Job: Set down exactly, from the records below, the line with "输入阻抗 Ω :≥385 380±20 2200±" through the line with "Bestattungen Latzke-Wallor Inh. Melanie", and nothing else.

Page-level text extractions
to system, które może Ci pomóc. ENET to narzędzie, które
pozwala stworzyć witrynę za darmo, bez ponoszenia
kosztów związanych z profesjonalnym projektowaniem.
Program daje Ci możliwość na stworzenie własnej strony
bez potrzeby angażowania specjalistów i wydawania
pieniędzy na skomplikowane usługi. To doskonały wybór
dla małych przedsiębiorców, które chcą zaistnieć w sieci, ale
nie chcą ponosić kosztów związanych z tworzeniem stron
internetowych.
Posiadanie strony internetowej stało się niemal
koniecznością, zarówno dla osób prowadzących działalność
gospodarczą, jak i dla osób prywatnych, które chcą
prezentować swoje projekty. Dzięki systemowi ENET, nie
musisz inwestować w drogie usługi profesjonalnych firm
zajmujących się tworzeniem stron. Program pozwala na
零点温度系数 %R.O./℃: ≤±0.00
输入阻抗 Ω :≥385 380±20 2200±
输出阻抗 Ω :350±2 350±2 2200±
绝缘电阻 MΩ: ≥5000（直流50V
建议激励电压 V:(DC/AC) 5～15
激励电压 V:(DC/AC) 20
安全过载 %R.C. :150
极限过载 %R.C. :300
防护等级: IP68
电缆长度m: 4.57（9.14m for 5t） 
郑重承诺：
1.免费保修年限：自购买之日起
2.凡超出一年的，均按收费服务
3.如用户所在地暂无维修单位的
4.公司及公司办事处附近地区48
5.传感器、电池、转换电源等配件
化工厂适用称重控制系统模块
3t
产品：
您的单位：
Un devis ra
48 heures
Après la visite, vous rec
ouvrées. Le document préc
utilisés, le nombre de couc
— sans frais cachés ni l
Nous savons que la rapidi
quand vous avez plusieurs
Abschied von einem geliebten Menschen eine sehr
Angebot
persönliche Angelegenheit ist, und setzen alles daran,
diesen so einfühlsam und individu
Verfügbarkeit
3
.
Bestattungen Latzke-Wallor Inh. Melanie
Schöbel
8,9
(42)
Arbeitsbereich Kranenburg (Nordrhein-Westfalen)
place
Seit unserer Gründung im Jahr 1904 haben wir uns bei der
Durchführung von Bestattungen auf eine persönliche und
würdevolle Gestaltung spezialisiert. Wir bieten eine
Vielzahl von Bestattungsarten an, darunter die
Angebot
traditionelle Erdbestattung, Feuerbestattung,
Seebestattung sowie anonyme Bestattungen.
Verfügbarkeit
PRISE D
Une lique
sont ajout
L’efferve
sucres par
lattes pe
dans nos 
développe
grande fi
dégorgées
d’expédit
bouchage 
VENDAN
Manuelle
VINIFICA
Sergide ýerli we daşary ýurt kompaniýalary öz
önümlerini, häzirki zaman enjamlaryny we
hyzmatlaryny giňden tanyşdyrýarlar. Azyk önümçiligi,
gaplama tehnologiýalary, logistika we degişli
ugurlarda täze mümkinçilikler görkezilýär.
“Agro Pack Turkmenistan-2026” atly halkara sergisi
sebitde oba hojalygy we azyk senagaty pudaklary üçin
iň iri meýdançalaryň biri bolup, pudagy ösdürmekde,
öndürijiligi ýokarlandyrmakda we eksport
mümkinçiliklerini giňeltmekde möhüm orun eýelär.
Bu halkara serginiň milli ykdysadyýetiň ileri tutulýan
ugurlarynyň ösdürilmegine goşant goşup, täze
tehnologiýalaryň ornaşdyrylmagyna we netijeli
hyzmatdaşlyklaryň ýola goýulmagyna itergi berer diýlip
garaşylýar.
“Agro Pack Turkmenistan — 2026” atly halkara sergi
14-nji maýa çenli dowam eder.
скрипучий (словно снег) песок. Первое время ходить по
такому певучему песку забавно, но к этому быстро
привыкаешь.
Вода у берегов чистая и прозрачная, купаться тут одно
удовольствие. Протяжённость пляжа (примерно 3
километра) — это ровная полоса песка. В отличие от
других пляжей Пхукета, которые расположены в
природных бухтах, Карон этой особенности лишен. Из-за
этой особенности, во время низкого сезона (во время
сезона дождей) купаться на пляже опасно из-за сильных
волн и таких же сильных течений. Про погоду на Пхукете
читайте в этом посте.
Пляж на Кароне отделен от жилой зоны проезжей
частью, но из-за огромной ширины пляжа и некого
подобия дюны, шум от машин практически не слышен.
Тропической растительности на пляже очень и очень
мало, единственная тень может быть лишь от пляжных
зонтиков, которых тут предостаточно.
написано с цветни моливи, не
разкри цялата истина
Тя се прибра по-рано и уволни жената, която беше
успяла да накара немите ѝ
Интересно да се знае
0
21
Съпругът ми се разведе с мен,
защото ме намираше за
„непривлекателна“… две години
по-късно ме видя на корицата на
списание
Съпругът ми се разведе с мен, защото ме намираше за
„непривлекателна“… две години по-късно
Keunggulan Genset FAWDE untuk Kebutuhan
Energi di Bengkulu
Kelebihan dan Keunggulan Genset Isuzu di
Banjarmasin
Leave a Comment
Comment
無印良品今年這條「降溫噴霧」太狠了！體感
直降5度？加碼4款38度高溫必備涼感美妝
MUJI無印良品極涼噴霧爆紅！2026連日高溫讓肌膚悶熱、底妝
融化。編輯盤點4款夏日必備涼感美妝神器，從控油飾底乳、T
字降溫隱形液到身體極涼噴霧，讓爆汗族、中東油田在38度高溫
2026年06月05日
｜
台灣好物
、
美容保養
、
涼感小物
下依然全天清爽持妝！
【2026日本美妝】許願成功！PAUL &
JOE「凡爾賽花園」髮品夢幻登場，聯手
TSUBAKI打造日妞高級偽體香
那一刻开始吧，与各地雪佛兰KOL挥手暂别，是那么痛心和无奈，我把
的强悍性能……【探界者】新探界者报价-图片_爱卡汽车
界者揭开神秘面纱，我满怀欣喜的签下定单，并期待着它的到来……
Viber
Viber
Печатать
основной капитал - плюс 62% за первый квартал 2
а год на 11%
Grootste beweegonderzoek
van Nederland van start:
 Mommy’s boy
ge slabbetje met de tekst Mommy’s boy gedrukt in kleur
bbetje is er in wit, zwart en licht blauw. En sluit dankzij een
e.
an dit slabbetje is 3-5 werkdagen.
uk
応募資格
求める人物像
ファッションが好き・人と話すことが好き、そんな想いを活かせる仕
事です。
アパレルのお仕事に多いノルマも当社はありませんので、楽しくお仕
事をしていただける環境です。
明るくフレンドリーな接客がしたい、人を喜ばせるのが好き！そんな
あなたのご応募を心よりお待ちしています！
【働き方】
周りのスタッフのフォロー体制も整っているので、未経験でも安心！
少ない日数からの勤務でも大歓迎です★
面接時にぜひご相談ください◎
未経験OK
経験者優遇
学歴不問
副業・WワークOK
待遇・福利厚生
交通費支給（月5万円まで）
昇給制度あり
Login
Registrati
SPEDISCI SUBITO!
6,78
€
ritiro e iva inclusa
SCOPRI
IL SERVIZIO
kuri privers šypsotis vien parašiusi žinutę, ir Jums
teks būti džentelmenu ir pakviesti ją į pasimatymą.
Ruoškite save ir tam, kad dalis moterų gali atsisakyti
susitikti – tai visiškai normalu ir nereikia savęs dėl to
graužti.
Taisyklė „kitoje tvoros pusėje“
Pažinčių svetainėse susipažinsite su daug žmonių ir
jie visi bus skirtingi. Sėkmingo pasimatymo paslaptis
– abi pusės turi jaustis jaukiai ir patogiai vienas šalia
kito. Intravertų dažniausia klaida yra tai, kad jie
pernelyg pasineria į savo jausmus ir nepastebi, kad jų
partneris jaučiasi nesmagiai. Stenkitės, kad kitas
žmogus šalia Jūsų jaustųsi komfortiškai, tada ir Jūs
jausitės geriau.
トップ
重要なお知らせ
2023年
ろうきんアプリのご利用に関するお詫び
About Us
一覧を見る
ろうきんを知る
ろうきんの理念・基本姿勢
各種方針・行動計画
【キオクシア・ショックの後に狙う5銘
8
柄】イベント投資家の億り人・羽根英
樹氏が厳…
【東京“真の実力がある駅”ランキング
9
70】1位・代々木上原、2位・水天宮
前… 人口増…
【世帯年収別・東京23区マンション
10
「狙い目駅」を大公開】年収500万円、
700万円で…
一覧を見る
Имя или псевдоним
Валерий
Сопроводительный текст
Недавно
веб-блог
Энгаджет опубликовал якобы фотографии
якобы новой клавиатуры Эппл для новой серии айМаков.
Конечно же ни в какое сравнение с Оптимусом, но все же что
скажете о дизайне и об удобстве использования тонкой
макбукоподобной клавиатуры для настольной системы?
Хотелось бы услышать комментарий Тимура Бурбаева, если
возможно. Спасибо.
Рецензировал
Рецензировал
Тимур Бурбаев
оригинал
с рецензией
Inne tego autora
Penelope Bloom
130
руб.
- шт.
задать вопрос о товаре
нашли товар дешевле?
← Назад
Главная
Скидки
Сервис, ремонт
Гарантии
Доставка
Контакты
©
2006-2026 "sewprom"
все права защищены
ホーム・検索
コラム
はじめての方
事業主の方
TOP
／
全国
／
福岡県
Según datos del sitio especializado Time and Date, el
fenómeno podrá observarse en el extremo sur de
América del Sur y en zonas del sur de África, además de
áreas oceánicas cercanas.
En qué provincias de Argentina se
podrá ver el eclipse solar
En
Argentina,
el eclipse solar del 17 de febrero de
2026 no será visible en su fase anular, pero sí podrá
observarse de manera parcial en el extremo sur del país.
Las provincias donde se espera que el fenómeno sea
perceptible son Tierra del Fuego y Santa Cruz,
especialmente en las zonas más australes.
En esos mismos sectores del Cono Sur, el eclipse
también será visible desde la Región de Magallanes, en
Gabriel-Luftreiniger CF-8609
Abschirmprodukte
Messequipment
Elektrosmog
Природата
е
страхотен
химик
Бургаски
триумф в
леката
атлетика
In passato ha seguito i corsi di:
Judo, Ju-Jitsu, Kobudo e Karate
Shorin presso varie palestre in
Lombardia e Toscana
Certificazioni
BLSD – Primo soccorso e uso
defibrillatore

Task response:
输入阻抗 Ω :≥385 380±20 2200±
输出阻抗 Ω :350±2 350±2 2200±
绝缘电阻 MΩ: ≥5000（直流50V
建议激励电压 V:(DC/AC) 5～15
激励电压 V:(DC/AC) 20
安全过载 %R.C. :150
极限过载 %R.C. :300
防护等级: IP68
电缆长度m: 4.57（9.14m for 5t） 
郑重承诺：
1.免费保修年限：自购买之日起
2.凡超出一年的，均按收费服务
3.如用户所在地暂无维修单位的
4.公司及公司办事处附近地区48
5.传感器、电池、转换电源等配件
化工厂适用称重控制系统模块
3t
产品：
您的单位：
Un devis ra
48 heures
Après la visite, vous rec
ouvrées. Le document préc
utilisés, le nombre de couc
— sans frais cachés ni l
Nous savons que la rapidi
quand vous avez plusieurs
Abschied von einem geliebten Menschen eine sehr
Angebot
persönliche Angelegenheit ist, und setzen alles daran,
diesen so einfühlsam und individu
Verfügbarkeit
3
.
Bestattungen Latzke-Wallor Inh. Melanie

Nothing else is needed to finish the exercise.